Furries corrupt every game they get their hands on.


----------



## sunandshadow (Jun 6, 2010)

I'd like to see someone finish the anthro breeder game I was working on... >.>


----------



## Metal_Skunk (Jun 6, 2010)

I would like to see 2 games made. First, a sequel to Conker's Bad Fur Day, and another Banjo Kazooie platformer.


----------



## Captain Howdy (Jun 6, 2010)

Yeah, I don't want to see any made.


----------



## SirRob (Jun 6, 2010)

Star Fox Wii please.


----------



## Delta (Jun 6, 2010)

I'm surprised this hasn't been brought up yet.

http://www.antilia-game.com/

Yes, a furry MMO that focuses on player interaction and visual appeal.


----------



## Morroke (Jun 6, 2010)

sunandshadow said:


> I'd like to see someone finish the anthro breeder game I was working on... >.>



What.


----------



## sunandshadow (Jun 7, 2010)

Morroke said:


> What.


I was playing the flash game Celebrity Pedigree.  That game involves breeding humorous critters with dog bodies and human heads.  I thought to myself, I could make all the art for a game like this.  It's just a digital paperdoll system, like Candybar doll, or Hero Machine, or tektek.org's dream avatar creator which is based on the avatar system of Gaia Online.  I thought, I always wished Gaia's avatar system had more grown-up looking characters and better anthro parts.  People are always begging for free pics of their fursonas or illustrations of characters in their stories - if I make the game's paperdoll system usable by itself and make a function to export the anthros players create, the players can use the saved pics as forum avatars or story illustrations, and that use will in turn advertise the game and get more players to try it.

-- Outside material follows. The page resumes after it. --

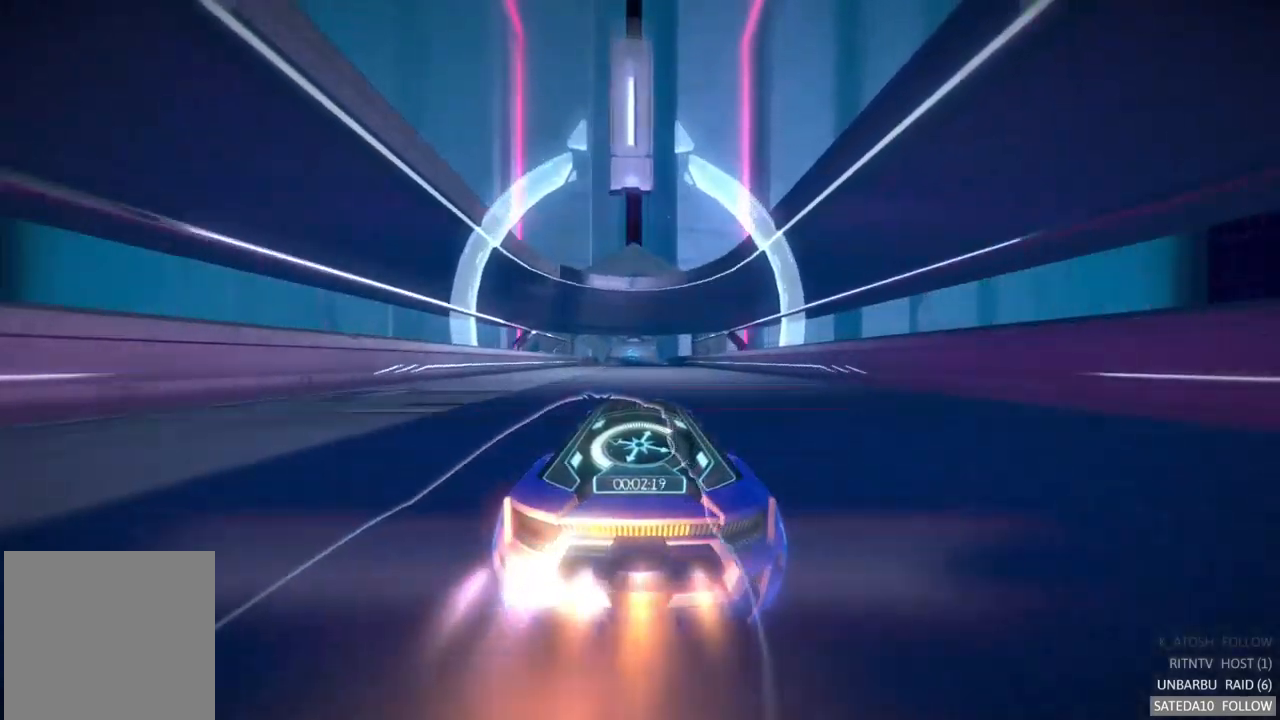
{"buttons": ["A", "R2"], "left_stick": "center", "right_stick": "center", "events": []}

So, I started making art.  I made art and made art for about 2 months, until I thought I was about halfway done.  Then I went recruiting and found a programmer who could make a flash game.  His part of the task was way faster than mine - he got a paperdoll interface working while I was realizing I wasn't even halfway done - more like a third.  I kept making art for another month, and passed the actual halfway point, but I was getting burned out.  I also had sketched out a general design for the breeder part of the game, but I didn't feel up to deciding how it would work in detail.  The programmer also got bored of the project.  So, since we were both burned out we stopped, and here the half-made game sits on my harddrive.

To show you what I did get done, below is an avatar made within the game and exported using the game's export function.  The muscular male avatar type is basically complete including lots of animal body parts in a full range of color.  But the other 5 avatar types need a lot more work by a vector artist who could match my style.  Also, the breeding game needs a ton more work.


----------



## Kuraggo (Jun 7, 2010)

Metal_Skunk said:


> I would like to see 2 games made. First, a sequel to Conker's Bad Fur Day, and another Banjo Kazooie platformer.



Yeah ever since I played the original on the 64 I always wanted to play a sequel. The remake was good and all but I want a new story, and rare messed up big time with Nuts & Bolts.


----------



## Kit H. Ruppell (Jun 7, 2010)

Star Fox FPS. Without the giant heads or annoying voices. And lots of gore!


----------



## Arc (Jun 7, 2010)

I don't care -that- much about having anthropomorphic in my games, I just want enjoyable games.
Having anthro characters in a good game is a nice little bonus, though.


----------



## Attaman (Jun 7, 2010)

I'm O.K.:  Furry Edition


----------



## Tycho (Jun 7, 2010)

Attaman said:


> I'm O.K.:  Furry Edition



oh god this.  SO MUCH.

You have a BRILLIANT mind, Attaman.


----------



## Tycho (Jun 7, 2010)

sunandshadow said:


> *picture*



...

No.

goddammit doublepost


----------